Met St. Hubertse kermis waren we een dag in Berlijn en daar hebben we een dag gelegen. Toen zijn we naar Polen gemarcheerd en dat is een aardig land. Ze hebben daar geen stoelen en alleen maar houten lepels. Geen vorken, geen klompen of schoenen. Alleen maar laarzen, verder alles barrevoets. De kleine kinderen nog zowat bloot van ’s morgens tot ’s avonds en het is er net zo koud als bij ons. De varkens lopen er, net als bij ons de honden, het huis in en uit. Ze komen binnen eten.

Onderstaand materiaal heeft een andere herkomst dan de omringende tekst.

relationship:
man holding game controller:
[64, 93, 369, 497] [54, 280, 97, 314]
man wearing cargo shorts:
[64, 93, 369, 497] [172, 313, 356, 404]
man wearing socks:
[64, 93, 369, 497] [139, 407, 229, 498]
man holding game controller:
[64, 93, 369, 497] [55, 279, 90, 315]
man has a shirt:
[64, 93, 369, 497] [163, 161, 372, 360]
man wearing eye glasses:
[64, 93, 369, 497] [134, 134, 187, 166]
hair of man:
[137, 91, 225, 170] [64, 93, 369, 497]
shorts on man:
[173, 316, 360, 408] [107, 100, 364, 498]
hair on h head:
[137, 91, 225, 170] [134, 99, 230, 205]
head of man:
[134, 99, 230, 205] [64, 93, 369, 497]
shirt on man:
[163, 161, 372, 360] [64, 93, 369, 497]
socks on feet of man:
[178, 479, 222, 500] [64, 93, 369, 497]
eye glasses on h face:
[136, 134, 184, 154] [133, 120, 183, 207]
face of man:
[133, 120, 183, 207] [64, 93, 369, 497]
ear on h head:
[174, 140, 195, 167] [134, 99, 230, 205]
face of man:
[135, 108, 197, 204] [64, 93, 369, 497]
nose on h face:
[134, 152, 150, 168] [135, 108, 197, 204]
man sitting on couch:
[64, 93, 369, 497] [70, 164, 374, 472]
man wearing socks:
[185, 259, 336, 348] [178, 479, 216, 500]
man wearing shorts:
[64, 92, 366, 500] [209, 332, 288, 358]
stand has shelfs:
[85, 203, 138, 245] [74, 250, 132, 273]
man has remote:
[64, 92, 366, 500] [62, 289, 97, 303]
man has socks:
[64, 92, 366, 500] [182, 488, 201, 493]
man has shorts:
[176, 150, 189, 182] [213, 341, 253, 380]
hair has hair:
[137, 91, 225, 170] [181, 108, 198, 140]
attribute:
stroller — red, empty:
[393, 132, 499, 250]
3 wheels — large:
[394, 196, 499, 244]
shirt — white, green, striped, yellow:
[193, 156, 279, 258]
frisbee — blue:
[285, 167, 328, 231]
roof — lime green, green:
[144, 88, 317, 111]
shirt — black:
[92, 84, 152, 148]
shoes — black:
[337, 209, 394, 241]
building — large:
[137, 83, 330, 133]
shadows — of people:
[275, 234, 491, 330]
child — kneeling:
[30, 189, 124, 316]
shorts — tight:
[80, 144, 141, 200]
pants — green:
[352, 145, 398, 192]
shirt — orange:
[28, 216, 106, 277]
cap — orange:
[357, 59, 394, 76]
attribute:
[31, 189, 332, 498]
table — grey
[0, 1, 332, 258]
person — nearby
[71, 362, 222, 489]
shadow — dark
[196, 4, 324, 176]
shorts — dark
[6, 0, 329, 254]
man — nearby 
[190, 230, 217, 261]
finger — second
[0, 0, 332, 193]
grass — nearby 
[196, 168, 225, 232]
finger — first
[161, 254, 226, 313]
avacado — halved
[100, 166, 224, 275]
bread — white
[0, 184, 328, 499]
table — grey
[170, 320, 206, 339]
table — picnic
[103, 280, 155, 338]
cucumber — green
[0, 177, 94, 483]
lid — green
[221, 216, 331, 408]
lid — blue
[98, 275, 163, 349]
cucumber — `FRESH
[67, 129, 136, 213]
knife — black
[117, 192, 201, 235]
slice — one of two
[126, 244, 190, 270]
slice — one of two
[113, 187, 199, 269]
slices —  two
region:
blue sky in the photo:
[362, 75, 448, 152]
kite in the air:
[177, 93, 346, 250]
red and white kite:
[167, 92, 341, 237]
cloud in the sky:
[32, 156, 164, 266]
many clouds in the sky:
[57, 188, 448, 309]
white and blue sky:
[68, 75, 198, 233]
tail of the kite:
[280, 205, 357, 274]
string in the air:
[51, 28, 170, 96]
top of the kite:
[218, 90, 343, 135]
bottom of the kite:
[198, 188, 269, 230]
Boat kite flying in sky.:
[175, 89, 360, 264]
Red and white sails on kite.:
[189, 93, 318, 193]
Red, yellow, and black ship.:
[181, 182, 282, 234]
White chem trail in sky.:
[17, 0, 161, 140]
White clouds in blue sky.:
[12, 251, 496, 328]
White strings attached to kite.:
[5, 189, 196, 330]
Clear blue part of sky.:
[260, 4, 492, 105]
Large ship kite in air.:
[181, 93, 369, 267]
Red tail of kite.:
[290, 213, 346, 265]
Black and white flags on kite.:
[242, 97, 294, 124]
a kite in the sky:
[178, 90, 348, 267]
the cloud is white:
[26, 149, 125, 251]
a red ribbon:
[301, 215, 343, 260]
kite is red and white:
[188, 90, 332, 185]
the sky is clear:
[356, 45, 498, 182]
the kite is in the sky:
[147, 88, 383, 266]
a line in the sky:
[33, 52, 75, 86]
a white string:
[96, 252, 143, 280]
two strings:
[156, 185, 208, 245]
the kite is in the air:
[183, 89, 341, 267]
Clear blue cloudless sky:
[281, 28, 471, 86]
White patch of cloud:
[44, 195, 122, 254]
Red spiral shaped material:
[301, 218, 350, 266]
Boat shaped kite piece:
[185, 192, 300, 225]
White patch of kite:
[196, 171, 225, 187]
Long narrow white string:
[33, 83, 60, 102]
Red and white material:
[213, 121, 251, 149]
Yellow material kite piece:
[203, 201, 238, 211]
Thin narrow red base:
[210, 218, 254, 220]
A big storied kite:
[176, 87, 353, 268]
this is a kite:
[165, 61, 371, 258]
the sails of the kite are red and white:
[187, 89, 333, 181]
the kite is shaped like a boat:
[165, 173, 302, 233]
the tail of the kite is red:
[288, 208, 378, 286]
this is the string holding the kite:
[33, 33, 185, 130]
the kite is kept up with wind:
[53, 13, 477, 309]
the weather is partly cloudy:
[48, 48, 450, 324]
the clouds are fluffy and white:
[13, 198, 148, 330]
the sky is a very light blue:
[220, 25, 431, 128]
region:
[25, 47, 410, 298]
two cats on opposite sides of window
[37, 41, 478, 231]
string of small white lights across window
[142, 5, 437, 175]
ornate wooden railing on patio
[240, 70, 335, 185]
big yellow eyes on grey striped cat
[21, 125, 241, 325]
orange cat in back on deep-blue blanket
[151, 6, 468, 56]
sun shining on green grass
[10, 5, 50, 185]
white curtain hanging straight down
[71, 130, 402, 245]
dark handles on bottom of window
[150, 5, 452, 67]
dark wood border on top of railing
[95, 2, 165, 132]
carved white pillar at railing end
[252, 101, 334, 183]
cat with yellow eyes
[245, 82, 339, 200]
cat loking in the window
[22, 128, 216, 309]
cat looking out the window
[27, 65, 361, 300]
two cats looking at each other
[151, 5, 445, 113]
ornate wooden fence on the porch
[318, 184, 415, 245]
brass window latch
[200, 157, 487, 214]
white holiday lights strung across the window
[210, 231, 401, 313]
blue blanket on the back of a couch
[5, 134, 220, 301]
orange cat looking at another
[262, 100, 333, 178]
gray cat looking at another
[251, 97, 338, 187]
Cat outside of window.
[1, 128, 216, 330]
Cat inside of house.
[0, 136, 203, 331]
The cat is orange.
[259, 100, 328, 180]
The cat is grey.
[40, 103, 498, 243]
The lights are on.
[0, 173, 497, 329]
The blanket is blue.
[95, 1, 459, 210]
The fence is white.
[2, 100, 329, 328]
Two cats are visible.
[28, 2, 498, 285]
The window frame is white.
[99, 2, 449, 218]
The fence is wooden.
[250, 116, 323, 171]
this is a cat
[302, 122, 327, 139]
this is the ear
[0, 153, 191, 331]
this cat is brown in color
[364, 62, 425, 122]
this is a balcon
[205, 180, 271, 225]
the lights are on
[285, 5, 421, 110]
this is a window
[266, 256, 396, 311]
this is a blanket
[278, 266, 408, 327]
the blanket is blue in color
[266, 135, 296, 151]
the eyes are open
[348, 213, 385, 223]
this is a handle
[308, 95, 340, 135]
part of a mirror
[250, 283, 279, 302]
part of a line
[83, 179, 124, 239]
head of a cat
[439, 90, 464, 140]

Ik ben in Warschau aangekomen op 24 oktober en nu moet ik morgenvroeg, 1 november, weer vertrekken. Dan doe ik de brief op de post, want nu is het ’s avonds negen uur, de 31ste. Welnu, hartelijke groeten, geliefde zusters en zwager en alle bekenden en vrienden, misschien tot in de eeuwigheid. Ik bid voor jullie tot de Heer onze God. Jullie moeten God trouw dienen en goed op jullie kinderen passen, vooral op Johanna Kroef.
Ik ga nu op veldtocht, naar de Rus. (…) Ik kom nog niets tekort, want ik heb het geld niet meer teruggezien. Het zit nog op de plaats waar mijn zuster Johanna het vastgenaaid heeft. Ik heb daar nog geen verdriet van gehad.
Jullie moeten bedenken dat, als ik daar moet sterven, mijn geest daarover verblijd zal zijn. En als ik weer eens thuis zal komen, dan verblijdt zich mijn menselijke natuur. Ik heb jullie brief op 27 juli ontvangen, maar daar was een vergissing mee gemaakt, want jullie hadden hem gefrankeerd, en ik hem toch volledig moeten betalen. De post had namelijk in plaats van twee streepjes er het cijfer zes op gezet. Dat heeft geen voordeel opgeleverd, want ik heb dertien sou moeten betalen en anders was het er maar een geweest. Het heeft me erg gespeten dat jullie hem gefrankeerd hadden.
Als jullie schrijven, schrijf dan naar Warschau in Polen, tweede regiment, eerste bataljon, de zesde compagnie voltigeurs. Ik ben nu driehonderd en vijfentwintig uren van huis.